Assigned task | Report every line of the listing below in which the string "укомплектованим" appears.
═════ Input data ═════
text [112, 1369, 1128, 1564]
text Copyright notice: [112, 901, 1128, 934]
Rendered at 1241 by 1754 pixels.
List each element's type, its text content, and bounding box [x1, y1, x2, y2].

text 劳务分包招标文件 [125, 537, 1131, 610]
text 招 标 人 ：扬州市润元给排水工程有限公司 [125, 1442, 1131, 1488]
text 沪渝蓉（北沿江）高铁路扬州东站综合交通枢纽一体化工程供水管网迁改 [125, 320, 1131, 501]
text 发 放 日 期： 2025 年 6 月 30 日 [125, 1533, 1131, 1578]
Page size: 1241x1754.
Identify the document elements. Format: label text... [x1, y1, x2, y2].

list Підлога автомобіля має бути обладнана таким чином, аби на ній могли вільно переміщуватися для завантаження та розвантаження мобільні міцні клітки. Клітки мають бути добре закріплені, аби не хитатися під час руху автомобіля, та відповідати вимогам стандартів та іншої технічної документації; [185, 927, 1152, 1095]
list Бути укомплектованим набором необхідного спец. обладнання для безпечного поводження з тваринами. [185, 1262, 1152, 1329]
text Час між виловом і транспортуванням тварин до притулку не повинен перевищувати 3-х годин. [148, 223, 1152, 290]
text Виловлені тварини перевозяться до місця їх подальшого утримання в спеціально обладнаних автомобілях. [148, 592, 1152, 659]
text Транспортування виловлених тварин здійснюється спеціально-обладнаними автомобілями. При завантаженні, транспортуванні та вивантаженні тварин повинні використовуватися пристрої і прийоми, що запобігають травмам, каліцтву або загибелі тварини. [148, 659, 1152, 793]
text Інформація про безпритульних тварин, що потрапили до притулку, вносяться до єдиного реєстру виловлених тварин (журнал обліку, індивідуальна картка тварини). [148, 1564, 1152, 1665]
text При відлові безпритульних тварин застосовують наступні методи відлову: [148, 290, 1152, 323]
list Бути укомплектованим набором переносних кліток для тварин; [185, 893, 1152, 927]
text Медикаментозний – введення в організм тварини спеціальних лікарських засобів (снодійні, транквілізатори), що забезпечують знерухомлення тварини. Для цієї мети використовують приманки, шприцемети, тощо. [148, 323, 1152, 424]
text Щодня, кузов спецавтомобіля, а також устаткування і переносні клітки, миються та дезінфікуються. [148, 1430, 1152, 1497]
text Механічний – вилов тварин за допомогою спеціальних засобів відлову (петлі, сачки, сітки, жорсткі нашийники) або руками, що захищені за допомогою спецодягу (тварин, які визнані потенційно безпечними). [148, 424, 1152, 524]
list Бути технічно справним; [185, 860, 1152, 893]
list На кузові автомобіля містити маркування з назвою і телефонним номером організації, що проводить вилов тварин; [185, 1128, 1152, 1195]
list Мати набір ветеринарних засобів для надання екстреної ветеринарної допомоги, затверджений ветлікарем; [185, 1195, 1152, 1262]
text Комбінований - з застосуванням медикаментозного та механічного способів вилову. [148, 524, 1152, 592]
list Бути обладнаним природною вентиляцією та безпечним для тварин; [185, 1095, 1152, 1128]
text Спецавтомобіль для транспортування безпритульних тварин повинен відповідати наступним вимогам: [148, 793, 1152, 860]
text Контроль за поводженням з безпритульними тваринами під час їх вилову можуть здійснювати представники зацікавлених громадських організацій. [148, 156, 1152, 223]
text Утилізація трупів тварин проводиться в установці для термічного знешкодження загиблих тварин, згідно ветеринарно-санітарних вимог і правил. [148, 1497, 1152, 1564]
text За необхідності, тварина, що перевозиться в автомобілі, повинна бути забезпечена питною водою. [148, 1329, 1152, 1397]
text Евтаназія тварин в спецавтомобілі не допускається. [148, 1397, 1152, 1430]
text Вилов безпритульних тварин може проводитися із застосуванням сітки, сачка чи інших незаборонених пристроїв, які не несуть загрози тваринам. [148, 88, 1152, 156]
═════
Response to this task |
list Бути укомплектованим набором необхідного спец. обладнання для безпечного поводження з тваринами. [185, 1262, 1152, 1329]
list Бути укомплектованим набором переносних кліток для тварин; [185, 893, 1152, 927]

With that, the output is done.